When Artemis Marshall joins a private foundation for interdisciplinary scientists called the Heatherfields Institute, she finds that her lab is in a “cramped and windowless room down in the basement”, where “a perpetual dampness…imparted a permanent fungal odor”.
She is a worldly molecular virologist, an expert on a feline leukaemia virus, but the people working next door in theoretical epidemiology are “rumoured to be reclusive or even downright strange”. Henry Mansfield, who apparently “hasn’t opened his mouth for decades”, sits staring at a computer screen where “a three-dimensional tangle of curves that resembled a lily rotated slowly around the Y‑axis”, modelling a hypothetical epidemic of avian influenza. He has a love-hate relationship with Simon Renquist, his sidekick and only link to the outside world, whom he once forced to ditch his girlfriend as a “distraction”.

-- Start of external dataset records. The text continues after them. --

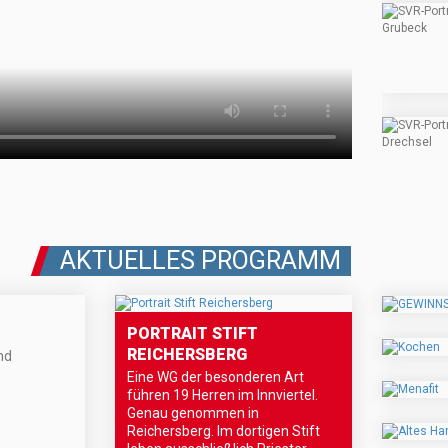
AKTUELLES PROGRAMM
PORTRAIT STIFT
REICHERSBERG
nd
Eine WG der besonderen Art
führen 19 Herren im Innviertel.
Genau genommen in
Reichersberg. Im dortigen Stift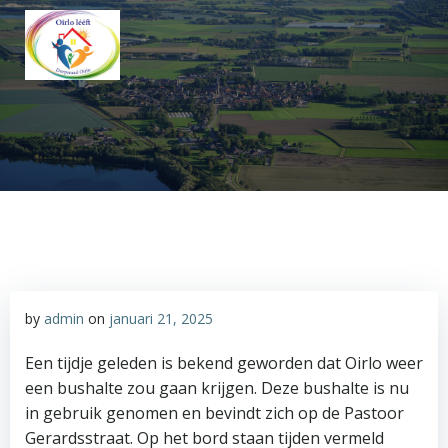
Ga
naar
de
inhoud
by
admin
on
januari 21, 2025
Een tijdje geleden is bekend geworden dat Oirlo weer
een bushalte zou gaan krijgen. Deze bushalte is nu
in gebruik genomen en bevindt zich op de Pastoor
Gerardsstraat. Op het bord staan tijden vermeld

This unlikely team find themselves working together, alongside veterinarians and staff from the Ministry of Defence, in Jennifer Rohn’s highly entertaining new novel Cat Zero (Bitingduck Press), as a series of cats in Kent start developing a mysterious virus that might be a vicious natural epidemic or a sign of a bioterrorist attack. At one point, a roadblock set up by a local cat fanciers society proves crucial in restricting the spread of the virus…
Rohn runs her own infectious disease lab at UCL, and her book is both informative about the science and intriguing about the rivalries, backbiting and sexual tensions of laboratory life. There is a nice account of the complex flirtation involved in writing grant proposals, where “one had to give away preliminary findings, enough to tantalize the referees, but not so much that the work seemed too mature to warrant further funding”. The result is inevitably to eliminate all the things that make science “a very human endeavor”, namely “excitement, boredom, joy, anger, illness, exhaustion or sorrow”, which the rest of Cat Zero focuses on.
While Artemis constantly battles both personal and institutional sexism, at one point she reflects: “The nice thing about Simon is that, although he assumes all women are dolts from first principles, he is adaptable enough to revise this hypothesis in the face of evidence to the contrary.” She also has reason to recall “cautionary tales from female colleagues who’d dallied with male post-docs and then lost them when it all went wrong. Or worse, retained them as employees with the roles reversed, the balance of power shifted against them.”
There is a memorable moment in Cat Zero when Artemis and Simon are discussing scenarios. On one possible assumption, he says: “It’s pretty likely that the cat population of Great Britain is under serious threat.” With a danger like that hanging over us, who could stop themselves reading to the end to discover how it turns out?